WordSmith Tools Manual

Navigation: Reference

Formulae

For computing collocation strength, we can use

•the joint frequency of two words: how often they co-occur, which assumes we have an idea of how far away counts as "neighbours". (If you live in London, does a person in Liverpool count as a neighbour? From the perspective of Tokyo, maybe they do. If not, is a person in Oxford? Heathrow?)

•the frequency word 1 altogether in the corpus

•the frequency of word 2 altogether in the corpus

•the span or horizons we consider for being neighbours

•the total number of running words in our corpus: total tokens

Mutual Information

Log to base 2 of (A divided by (B times C))

where

A = joint frequency divided by total tokens

B = frequency of word 1 divided by total tokens

C = frequency of word 2 divided by total tokens

MI3

Log to base 2 of ((J cubed) times E divided by B)

where

J = joint frequency

F1 = frequency of word 1

F2 = frequency of word 2

E = J + (total tokens-F1) + (total tokens-F2) + (total tokens-F1-F2)

B = (J + (total tokens-F1)) times (J + (total tokens-F2))

DIRECTIVES:
1 – Reproduce the part of the collocation formulae passage that begins with the words containing "For computing collocation" and ends with "in Oxford? Heathrow?)".
2 – Carry on the passage on collocation strength formulae from the point where it stops.

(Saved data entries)
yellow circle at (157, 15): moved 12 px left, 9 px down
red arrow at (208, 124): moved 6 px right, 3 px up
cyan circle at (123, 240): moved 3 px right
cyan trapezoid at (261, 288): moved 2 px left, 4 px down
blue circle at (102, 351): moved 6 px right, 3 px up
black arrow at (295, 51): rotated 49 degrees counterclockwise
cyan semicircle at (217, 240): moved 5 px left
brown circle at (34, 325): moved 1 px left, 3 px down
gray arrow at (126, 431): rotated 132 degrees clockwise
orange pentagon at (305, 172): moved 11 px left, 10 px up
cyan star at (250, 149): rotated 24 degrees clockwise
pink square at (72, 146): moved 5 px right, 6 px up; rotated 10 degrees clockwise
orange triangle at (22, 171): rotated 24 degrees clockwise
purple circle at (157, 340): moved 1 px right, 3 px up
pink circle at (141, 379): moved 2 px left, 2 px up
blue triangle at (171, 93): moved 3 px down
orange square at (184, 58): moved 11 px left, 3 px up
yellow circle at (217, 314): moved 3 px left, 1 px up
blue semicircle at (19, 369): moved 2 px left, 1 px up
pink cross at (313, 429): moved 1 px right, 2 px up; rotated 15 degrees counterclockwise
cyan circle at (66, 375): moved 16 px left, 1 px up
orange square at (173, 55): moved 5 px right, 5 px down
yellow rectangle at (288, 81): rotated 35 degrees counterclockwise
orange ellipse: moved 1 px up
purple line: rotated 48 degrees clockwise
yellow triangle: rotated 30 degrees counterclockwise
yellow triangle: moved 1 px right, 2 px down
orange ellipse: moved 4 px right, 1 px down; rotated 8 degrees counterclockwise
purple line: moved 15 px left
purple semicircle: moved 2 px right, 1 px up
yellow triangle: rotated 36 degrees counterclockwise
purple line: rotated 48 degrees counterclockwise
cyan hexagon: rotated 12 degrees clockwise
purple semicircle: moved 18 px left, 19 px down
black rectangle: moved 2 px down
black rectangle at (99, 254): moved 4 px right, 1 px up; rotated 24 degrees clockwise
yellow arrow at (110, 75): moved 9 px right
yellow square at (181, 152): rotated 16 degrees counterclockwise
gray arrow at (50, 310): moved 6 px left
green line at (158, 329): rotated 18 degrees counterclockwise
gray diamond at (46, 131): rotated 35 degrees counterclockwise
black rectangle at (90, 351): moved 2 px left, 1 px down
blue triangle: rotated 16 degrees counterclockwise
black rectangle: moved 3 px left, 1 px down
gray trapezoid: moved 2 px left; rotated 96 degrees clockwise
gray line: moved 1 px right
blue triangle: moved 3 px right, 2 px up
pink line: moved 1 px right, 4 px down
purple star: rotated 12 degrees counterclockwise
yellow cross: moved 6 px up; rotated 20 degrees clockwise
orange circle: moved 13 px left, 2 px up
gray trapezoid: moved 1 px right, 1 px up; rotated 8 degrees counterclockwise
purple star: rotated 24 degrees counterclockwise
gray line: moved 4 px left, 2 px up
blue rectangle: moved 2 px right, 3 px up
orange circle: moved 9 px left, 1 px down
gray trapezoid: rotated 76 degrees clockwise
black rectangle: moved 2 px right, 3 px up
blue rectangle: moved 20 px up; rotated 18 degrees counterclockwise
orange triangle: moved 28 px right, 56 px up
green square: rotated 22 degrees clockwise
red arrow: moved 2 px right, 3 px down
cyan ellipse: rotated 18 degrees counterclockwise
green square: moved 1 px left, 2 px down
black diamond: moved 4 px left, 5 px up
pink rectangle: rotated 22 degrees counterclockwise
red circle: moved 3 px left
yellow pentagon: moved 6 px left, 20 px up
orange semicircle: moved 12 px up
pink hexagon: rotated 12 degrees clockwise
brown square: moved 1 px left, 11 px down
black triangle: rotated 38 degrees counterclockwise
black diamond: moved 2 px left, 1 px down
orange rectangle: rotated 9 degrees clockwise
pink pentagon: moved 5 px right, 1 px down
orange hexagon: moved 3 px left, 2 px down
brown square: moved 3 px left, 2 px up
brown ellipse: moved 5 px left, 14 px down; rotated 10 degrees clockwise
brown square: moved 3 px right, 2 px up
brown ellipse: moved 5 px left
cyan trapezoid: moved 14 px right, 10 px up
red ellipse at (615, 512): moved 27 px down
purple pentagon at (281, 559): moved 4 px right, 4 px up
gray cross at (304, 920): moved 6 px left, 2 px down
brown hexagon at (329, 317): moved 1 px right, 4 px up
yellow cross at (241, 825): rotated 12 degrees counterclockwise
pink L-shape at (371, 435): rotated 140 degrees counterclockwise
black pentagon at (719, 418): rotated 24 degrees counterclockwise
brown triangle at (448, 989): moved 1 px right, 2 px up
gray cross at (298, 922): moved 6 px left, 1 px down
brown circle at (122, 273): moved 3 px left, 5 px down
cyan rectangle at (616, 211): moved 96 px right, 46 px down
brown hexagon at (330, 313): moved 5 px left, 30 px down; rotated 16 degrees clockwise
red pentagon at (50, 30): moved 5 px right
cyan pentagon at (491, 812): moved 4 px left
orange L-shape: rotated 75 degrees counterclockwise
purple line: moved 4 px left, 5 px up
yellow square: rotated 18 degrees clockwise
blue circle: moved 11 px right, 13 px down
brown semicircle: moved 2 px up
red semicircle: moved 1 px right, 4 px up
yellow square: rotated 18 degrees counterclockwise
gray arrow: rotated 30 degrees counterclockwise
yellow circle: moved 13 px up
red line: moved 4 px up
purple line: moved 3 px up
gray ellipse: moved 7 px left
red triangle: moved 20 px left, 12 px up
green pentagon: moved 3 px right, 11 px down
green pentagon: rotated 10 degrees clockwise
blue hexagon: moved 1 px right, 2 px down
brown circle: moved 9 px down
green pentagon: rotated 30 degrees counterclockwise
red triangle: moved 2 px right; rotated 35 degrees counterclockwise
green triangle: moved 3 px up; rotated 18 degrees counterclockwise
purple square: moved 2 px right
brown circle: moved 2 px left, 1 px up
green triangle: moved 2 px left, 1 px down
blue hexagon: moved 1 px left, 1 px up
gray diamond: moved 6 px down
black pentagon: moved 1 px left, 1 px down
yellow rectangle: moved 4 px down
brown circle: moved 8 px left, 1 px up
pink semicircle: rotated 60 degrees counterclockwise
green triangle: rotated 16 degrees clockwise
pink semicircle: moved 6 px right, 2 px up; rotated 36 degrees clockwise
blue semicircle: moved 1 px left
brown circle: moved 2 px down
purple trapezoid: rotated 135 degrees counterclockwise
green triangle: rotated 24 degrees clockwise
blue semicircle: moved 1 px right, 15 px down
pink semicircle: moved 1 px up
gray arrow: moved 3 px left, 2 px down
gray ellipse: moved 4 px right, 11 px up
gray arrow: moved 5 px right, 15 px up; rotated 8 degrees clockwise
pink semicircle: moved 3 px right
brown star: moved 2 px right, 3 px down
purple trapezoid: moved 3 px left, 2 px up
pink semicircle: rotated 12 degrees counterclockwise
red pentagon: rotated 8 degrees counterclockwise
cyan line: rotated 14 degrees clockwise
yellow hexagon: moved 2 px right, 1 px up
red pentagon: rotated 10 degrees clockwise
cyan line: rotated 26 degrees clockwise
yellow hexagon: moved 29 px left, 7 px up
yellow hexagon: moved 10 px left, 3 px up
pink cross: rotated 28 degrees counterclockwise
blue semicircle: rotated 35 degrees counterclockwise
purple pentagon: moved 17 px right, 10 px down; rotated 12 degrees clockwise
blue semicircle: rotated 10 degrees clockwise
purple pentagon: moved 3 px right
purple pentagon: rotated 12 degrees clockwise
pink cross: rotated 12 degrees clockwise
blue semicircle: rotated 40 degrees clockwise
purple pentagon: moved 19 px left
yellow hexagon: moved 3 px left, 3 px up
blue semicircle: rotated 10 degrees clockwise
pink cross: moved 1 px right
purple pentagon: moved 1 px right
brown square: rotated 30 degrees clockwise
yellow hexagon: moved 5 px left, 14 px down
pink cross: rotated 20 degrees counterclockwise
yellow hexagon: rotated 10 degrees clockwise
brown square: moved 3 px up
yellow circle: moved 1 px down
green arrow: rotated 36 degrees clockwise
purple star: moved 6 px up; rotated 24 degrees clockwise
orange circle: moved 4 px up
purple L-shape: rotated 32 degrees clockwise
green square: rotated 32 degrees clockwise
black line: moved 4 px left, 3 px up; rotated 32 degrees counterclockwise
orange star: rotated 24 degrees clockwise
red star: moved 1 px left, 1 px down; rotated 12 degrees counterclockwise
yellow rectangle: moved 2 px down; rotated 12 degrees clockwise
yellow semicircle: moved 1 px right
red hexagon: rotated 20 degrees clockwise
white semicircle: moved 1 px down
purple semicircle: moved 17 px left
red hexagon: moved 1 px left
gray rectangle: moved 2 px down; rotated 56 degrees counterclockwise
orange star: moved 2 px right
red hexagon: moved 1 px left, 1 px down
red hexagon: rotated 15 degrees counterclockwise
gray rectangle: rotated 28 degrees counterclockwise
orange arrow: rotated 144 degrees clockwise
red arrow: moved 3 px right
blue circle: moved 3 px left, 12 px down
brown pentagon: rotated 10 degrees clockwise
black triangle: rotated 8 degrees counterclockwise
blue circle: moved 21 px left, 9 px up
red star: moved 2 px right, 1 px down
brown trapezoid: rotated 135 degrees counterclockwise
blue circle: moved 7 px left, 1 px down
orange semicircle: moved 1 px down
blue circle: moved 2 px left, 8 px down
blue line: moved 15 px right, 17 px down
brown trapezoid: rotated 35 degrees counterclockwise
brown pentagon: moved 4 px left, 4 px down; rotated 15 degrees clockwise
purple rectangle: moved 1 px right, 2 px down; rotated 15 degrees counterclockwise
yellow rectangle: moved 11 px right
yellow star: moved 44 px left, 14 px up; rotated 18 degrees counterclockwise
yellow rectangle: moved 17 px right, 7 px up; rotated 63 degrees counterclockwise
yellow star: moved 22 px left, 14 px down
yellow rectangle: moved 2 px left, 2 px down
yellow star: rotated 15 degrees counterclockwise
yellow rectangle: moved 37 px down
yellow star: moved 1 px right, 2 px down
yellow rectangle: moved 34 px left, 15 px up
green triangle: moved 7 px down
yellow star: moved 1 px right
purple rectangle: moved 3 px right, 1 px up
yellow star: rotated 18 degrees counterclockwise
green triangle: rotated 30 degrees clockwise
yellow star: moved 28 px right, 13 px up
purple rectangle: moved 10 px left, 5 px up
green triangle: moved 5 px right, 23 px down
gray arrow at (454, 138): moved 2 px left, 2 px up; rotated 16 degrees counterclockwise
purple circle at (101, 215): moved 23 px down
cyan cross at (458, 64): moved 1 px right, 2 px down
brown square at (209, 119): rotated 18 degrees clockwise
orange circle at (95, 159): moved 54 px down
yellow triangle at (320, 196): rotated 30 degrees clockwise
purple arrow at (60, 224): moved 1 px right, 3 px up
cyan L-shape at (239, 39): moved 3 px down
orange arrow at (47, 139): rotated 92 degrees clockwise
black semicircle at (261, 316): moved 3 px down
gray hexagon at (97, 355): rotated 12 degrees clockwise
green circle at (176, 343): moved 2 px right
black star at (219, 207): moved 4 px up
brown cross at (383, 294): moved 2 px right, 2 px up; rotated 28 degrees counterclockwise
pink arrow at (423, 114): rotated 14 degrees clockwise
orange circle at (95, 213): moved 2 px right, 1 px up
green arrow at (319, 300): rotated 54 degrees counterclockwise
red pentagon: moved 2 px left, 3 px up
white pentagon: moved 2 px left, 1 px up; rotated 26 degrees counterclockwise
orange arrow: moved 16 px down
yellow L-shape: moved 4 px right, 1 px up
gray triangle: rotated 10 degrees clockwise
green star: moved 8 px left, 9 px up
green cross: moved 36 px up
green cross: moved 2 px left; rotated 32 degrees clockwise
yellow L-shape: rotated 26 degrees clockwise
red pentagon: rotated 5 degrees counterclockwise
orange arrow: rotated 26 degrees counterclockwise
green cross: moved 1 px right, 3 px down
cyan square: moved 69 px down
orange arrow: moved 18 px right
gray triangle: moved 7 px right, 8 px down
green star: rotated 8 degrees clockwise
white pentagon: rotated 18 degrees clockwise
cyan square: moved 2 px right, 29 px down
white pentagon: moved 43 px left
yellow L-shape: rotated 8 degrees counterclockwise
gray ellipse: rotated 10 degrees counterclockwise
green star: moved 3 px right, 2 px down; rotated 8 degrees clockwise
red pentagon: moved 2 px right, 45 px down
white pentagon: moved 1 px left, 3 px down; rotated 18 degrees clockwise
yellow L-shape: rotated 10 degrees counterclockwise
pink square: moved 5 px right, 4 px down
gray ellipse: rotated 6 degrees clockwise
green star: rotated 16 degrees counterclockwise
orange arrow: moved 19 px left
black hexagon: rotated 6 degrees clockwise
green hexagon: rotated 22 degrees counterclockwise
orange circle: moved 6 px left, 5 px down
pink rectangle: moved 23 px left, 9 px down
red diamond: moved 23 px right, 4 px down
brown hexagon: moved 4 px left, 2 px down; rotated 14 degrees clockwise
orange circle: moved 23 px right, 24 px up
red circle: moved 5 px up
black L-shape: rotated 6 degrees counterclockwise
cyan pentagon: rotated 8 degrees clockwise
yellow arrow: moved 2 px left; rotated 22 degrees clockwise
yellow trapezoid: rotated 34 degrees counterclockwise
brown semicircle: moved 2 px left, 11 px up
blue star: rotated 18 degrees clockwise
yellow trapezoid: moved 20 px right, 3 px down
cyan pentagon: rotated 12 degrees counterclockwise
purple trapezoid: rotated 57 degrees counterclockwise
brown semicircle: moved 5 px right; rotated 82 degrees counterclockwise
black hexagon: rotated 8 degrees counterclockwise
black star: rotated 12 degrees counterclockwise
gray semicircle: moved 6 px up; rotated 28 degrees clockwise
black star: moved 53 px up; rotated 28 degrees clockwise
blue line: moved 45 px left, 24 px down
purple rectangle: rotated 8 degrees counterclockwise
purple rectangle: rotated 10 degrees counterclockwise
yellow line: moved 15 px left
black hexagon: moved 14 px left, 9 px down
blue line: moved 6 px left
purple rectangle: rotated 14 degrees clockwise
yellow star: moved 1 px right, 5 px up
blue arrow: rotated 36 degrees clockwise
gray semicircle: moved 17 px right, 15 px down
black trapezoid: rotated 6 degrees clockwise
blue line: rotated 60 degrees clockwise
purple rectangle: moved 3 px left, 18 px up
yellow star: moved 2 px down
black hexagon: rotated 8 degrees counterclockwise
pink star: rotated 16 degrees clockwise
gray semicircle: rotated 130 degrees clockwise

ANSWERS TO THE PROBLEMS:
1 –
For computing collocation strength, we can use

•the joint frequency of two words: how often they co-occur, which assumes we have an idea of how far away counts as "neighbours". (If you live in London, does a person in Liverpool count as a neighbour? From the perspective of Tokyo, maybe they do. If not, is a person in Oxford? Heathrow?)

2 –
T Score

(J - ((F1 times F2) divided by total tokens)) divided by (square root of (J))

where

J = joint frequency

F1 = frequency of word 1

F2 = frequency of word 2

Z Score

(J - E) divided by the square root of (E times (1-P))

where

J = joint frequency

S = collocational span

F1 = frequency of word 1

F2 = frequency of word 2

P = F2 divided by (total tokens - F1)

E = P times F1 times S

Dice Coefficient

(J times 2) divided by (F1 + F2)

where

J = joint frequency

F1 = frequency of word 1 or corpus 1 word count

F2 = frequency of word 2 or corpus 2 word count

Ranges between 0 and 1.

Log Likelihood (different corpora)

where

a = frequency of term 1

b = frequency of term 2

c = total words in corpus 1

d = total words in corpus 2

computes

E1 = c*(a+b) / (c+d) and E2 = d*(a+b) / (c+d)

Log Likelihood is

2*((a* Log (a/E1)) + (b* Log (b/E2)))

(using Log to the base e)

BIC Score

is the log likelihood above - Log(c+d).

Log Likelihood (same corpus)

uses

J = joint frequency

F1 = frequency of word 1 or corpus 1 word count

F2 = frequency of word 2 or corpus 2 word count

T = total word count

then computes K11 = Joint; K12 = F1 * collocation span - Joint; K21 = F2 - Joint; K22 = T - F1 - F2 - Joint

as input to a routine explained at Ted Dunning's blog. The use of the collocation span is proposed by Stefan Evert.

Log Ratio

where

a = frequency of term 1

b = frequency of term 2

c = total words in corpus 1

d = total words in corpus 2

computes

Log ((a/c) / (b/d))

(using Log to the base 2)

Conditional Probability (Durrant 2008: 84)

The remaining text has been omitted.